You could of course implement a guard variable yourself with an atomic uint8_t, which starts out initialized to non-zero, and is set to zero only when the call is complete. Testing for zero may be slightly cheaper on some ISAs, including x86 if the compiler is weird like gcc and decides to actually load it into a register instead of using cmp byte [guard], 0.
When implementing double-checked locking, what is the proper way to do the memory and/or compiler barriers when implementing double-checked locking for initialization?
Something like std::call_once isn't what I want; it's way too slow. It's typically just implemented on top of pthread_mutex_lock and EnterCriticalSection respective to OS.
In my programs, I often run into initialization cases where the initialization is safe to repeat, as long as exactly one thread gets to set the final pointer. If another thread beats it to setting the final pointer to the singleton object, it deletes what it created and makes use of the other thread's. I also often use this in cases where it doesn't matter which thread "wins" because they all come up with the same result.
Here's an unsafe, overly-contrived example, using Visual C++ intrinsics:
MyClass *GetGlobalMyClass()
{
static MyClass *const UNSET_POINTER = reinterpret_cast<MyClass *>(
static_cast<intptr_t>(-1));
static MyClass *volatile s_object = UNSET_POINTER;
if (s_object == UNSET_POINTER)
{
MyClass *newObject = MyClass::Create();
if (_InterlockedCompareExchangePointer(&s_object, newObject,
UNSET_POINTER) != UNSET_POINTER)
{
// Another thread beat us. If Create didn't return null, destroy.
if (newObject)
{
newObject->Destroy(); // calls "delete this;", presumably
}
}
}
return s_object;
}
On a weakly-ordered memory architecture, my understanding is that it's possible that the new value of s_object is visible to other threads before other variables written inside MyClass::Create or MyClass::MyClass are visible. Also, the compiler itself could arrange the code this way in the absence of a compiler barrier (in Visual C++, _WriteBarrier, but _InterlockedCompareExchange acts as a barrier).

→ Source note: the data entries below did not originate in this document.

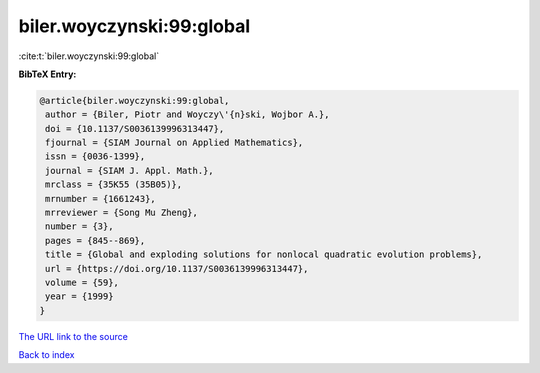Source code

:biler.woyczynski:99:global
==========================

:cite:t:`biler.woyczynski:99:global`

**BibTeX Entry:**

.. code-block:: bibtex

   @article{biler.woyczynski:99:global,
    author = {Biler, Piotr and Woyczy\'{n}ski, Wojbor A.},
    doi = {10.1137/S0036139996313447},
    fjournal = {SIAM Journal on Applied Mathematics},
    issn = {0036-1399},
    journal = {SIAM J. Appl. Math.},
    mrclass = {35K55 (35B05)},
    mrnumber = {1661243},
    mrreviewer = {Song Mu Zheng},
    number = {3},
    pages = {845--869},
    title = {Global and exploding solutions for nonlocal quadratic evolution problems},
    url = {https://doi.org/10.1137/S0036139996313447},
    volume = {59},
    year = {1999}
   }
`The URL link to the source <ttps://doi.org/10.1137/S0036139996313447}>`_


`Back to index <../By-Cite-Keys.html>`_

Do I need like a store fence intrinsic function in there or something in order to ensure that MyClass's variables are visible to all threads before s_object becomes somethings besides -1?
Fortunately, the rules in C++ are very simple:
If there is a data race, the behaviour is undefined.
In you code the data race is caused by the following read, which conflicts with the write operation in __InterlockedCompareExchangePointer.
if (s_object.m_void == UNSET_POINTER)
A thread-safe solution without blocking might look as follows. Note that on x86 a load operation with sequential consistency has basically no overhead compared to a regular load operation. If you care about other architectures, you can also use acquire release instead of sequential consistency.
static std::atomic<MyClass*> s_object{nullptr};
MyClass* o = s_object.load(std::memory_order_seq_cst);
if (o == nullptr) {
o = new MyClass{...};
MyClass* expected = nullptr;
if (!s_object.compare_exchange_strong(expected, o, std::memory_order_seq_cst)) {
delete o;
o = expected;
}
}
return o;
For a proper C++11 implementation any function-local static variable will be constructed in a thread-safe fashion by the first thread passing through this variable.